(Input material)
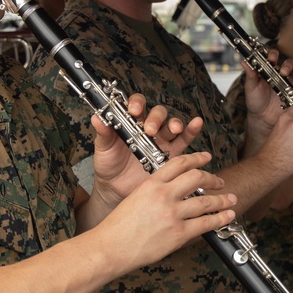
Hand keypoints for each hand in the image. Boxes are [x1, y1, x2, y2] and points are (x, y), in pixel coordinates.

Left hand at [90, 93, 203, 210]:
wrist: (116, 189)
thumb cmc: (109, 164)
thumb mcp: (103, 148)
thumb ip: (103, 133)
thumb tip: (96, 117)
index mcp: (131, 122)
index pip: (137, 105)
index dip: (137, 104)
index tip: (133, 111)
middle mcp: (148, 128)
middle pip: (157, 114)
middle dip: (155, 118)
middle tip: (149, 130)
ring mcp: (161, 140)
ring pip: (172, 125)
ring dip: (175, 124)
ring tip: (173, 129)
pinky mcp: (171, 154)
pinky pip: (185, 140)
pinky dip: (192, 131)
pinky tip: (196, 124)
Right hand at [97, 150, 235, 269]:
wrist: (110, 247)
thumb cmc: (118, 226)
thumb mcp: (135, 198)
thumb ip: (154, 191)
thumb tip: (172, 190)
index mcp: (152, 183)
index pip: (179, 163)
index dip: (196, 158)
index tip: (206, 158)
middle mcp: (164, 195)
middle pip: (196, 178)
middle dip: (212, 178)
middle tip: (219, 181)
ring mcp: (172, 214)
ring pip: (205, 201)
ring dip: (222, 200)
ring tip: (230, 199)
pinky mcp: (178, 233)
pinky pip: (205, 223)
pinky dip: (220, 219)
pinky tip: (228, 216)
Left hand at [242, 48, 292, 140]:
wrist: (262, 118)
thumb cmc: (255, 101)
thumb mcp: (251, 87)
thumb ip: (250, 75)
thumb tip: (244, 61)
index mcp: (269, 69)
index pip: (273, 56)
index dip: (273, 55)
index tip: (271, 59)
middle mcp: (282, 74)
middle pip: (289, 63)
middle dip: (288, 65)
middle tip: (284, 72)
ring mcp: (291, 83)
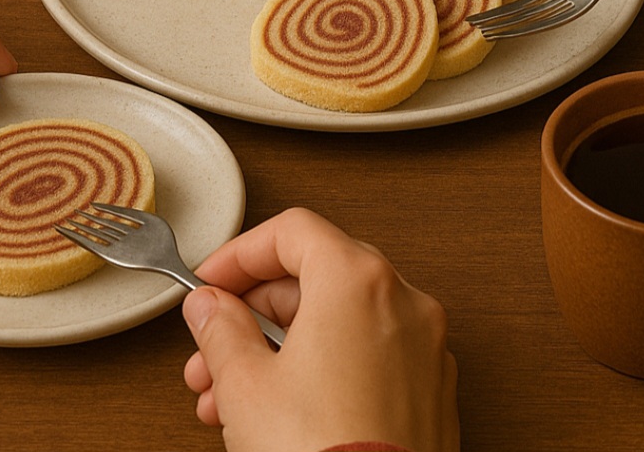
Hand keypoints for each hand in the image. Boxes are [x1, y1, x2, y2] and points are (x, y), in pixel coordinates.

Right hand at [181, 208, 458, 451]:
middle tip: (213, 346)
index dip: (240, 253)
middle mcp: (402, 301)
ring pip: (339, 323)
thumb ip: (221, 329)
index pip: (292, 231)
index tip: (210, 282)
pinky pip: (368, 358)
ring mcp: (424, 348)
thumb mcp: (245, 385)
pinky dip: (324, 369)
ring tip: (230, 397)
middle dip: (253, 313)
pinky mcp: (432, 392)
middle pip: (315, 276)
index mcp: (358, 280)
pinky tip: (281, 411)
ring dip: (280, 348)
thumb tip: (211, 308)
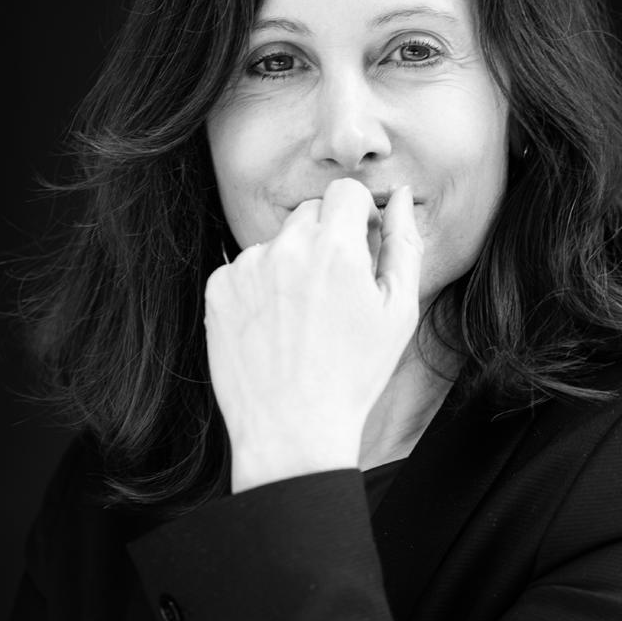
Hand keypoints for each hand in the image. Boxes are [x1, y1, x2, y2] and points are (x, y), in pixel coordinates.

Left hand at [204, 178, 423, 491]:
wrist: (292, 429)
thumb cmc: (354, 373)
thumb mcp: (398, 310)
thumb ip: (403, 243)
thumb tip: (397, 196)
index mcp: (335, 248)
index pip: (344, 191)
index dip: (357, 215)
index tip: (360, 246)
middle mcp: (286, 248)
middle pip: (310, 212)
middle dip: (326, 237)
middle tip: (334, 288)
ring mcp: (246, 268)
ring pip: (277, 242)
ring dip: (292, 263)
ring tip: (302, 318)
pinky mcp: (219, 289)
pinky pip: (245, 268)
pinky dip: (261, 287)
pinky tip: (275, 327)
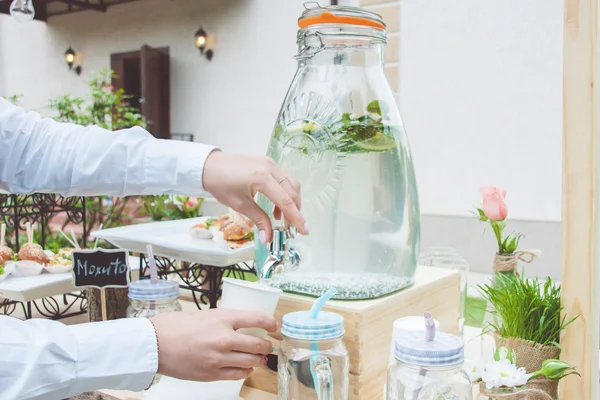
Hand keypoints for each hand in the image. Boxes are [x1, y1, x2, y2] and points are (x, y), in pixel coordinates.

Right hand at [150, 309, 276, 380]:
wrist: (155, 343)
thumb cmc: (176, 325)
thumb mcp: (205, 314)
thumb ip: (225, 320)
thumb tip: (243, 326)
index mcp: (222, 318)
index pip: (257, 318)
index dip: (271, 323)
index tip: (274, 326)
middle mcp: (224, 338)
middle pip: (258, 344)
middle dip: (267, 345)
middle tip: (267, 345)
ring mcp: (218, 358)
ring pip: (251, 361)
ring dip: (259, 359)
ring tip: (259, 357)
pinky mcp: (211, 373)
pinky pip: (238, 374)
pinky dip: (246, 371)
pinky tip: (246, 368)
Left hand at [202, 151, 307, 241]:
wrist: (209, 166)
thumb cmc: (220, 183)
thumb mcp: (239, 205)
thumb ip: (258, 220)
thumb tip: (268, 237)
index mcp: (261, 178)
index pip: (286, 201)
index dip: (296, 218)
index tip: (304, 230)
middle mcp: (270, 167)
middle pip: (293, 192)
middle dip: (295, 212)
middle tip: (291, 229)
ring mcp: (270, 163)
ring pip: (291, 184)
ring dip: (292, 202)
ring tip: (282, 219)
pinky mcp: (268, 163)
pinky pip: (284, 179)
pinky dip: (285, 193)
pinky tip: (277, 207)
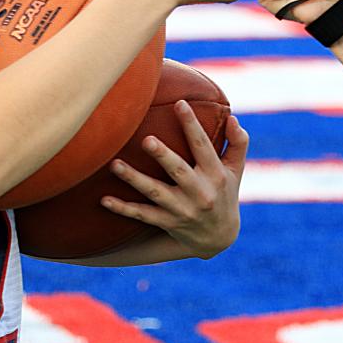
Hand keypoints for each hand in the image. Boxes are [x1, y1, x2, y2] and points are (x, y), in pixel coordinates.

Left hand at [101, 105, 248, 259]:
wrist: (219, 238)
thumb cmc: (225, 192)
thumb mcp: (236, 170)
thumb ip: (237, 143)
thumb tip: (232, 118)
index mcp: (215, 174)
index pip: (203, 146)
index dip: (192, 125)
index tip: (180, 104)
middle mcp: (199, 193)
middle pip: (178, 171)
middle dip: (163, 156)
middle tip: (147, 140)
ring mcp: (182, 209)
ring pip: (155, 193)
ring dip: (134, 180)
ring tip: (115, 164)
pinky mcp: (168, 222)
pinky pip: (143, 215)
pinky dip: (124, 209)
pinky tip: (105, 199)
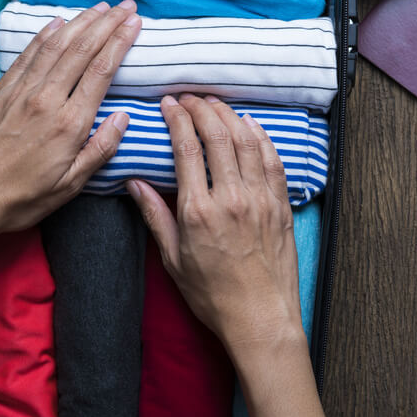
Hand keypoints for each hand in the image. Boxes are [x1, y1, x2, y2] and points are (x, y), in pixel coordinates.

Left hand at [0, 0, 141, 241]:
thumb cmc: (21, 198)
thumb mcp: (71, 184)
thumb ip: (101, 149)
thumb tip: (123, 118)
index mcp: (69, 123)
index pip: (101, 70)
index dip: (120, 42)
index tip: (135, 23)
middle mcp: (45, 100)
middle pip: (81, 50)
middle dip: (106, 23)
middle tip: (125, 4)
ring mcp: (19, 93)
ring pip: (55, 46)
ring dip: (80, 22)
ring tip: (99, 7)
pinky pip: (27, 55)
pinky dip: (45, 35)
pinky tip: (57, 23)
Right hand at [126, 94, 301, 354]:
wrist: (261, 318)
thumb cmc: (214, 296)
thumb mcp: (173, 260)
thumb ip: (155, 216)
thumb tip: (135, 183)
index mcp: (199, 211)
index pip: (187, 149)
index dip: (178, 119)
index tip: (169, 104)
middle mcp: (232, 199)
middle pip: (218, 136)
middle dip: (202, 109)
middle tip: (191, 98)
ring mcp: (261, 200)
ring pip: (248, 142)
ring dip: (230, 116)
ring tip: (216, 105)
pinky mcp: (281, 206)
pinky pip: (273, 161)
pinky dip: (262, 138)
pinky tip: (252, 126)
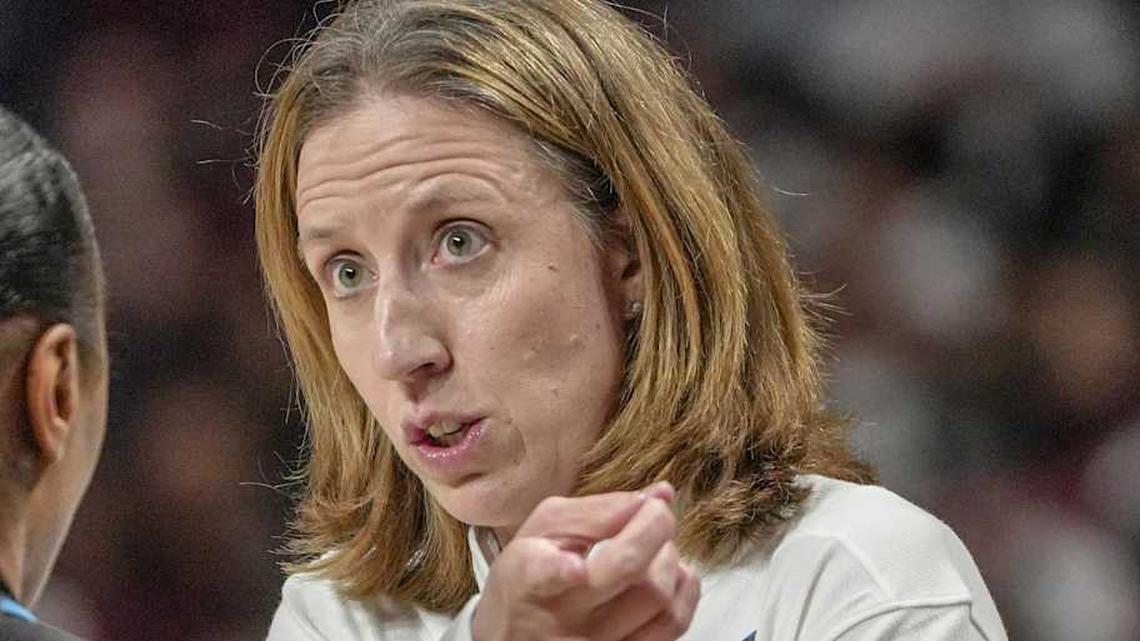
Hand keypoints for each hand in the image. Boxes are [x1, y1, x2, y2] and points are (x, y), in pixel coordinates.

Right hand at [471, 483, 700, 640]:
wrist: (515, 638)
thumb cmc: (527, 580)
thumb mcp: (541, 533)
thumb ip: (595, 510)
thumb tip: (657, 495)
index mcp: (531, 582)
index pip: (544, 578)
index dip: (560, 572)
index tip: (573, 568)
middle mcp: (565, 620)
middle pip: (626, 571)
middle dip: (653, 527)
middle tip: (655, 510)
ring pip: (659, 598)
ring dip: (670, 559)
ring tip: (656, 545)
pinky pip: (674, 625)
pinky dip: (684, 588)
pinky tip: (667, 573)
(End Input material)
**Your instructions:** A faithful copy is required of the lines from the one with "index pip: (544, 578)" through the last line of the data; please add nothing.

**Response to this task:**
index pip: (544, 578)
index dip: (560, 572)
index tip: (573, 568)
middle mcp: (565, 620)
middle pip: (626, 571)
middle dip: (653, 527)
middle tip: (655, 510)
ring pip: (659, 598)
ring dip: (670, 559)
ring tip: (656, 545)
pinky pip: (674, 625)
pinky dip: (684, 588)
pinky tip: (667, 573)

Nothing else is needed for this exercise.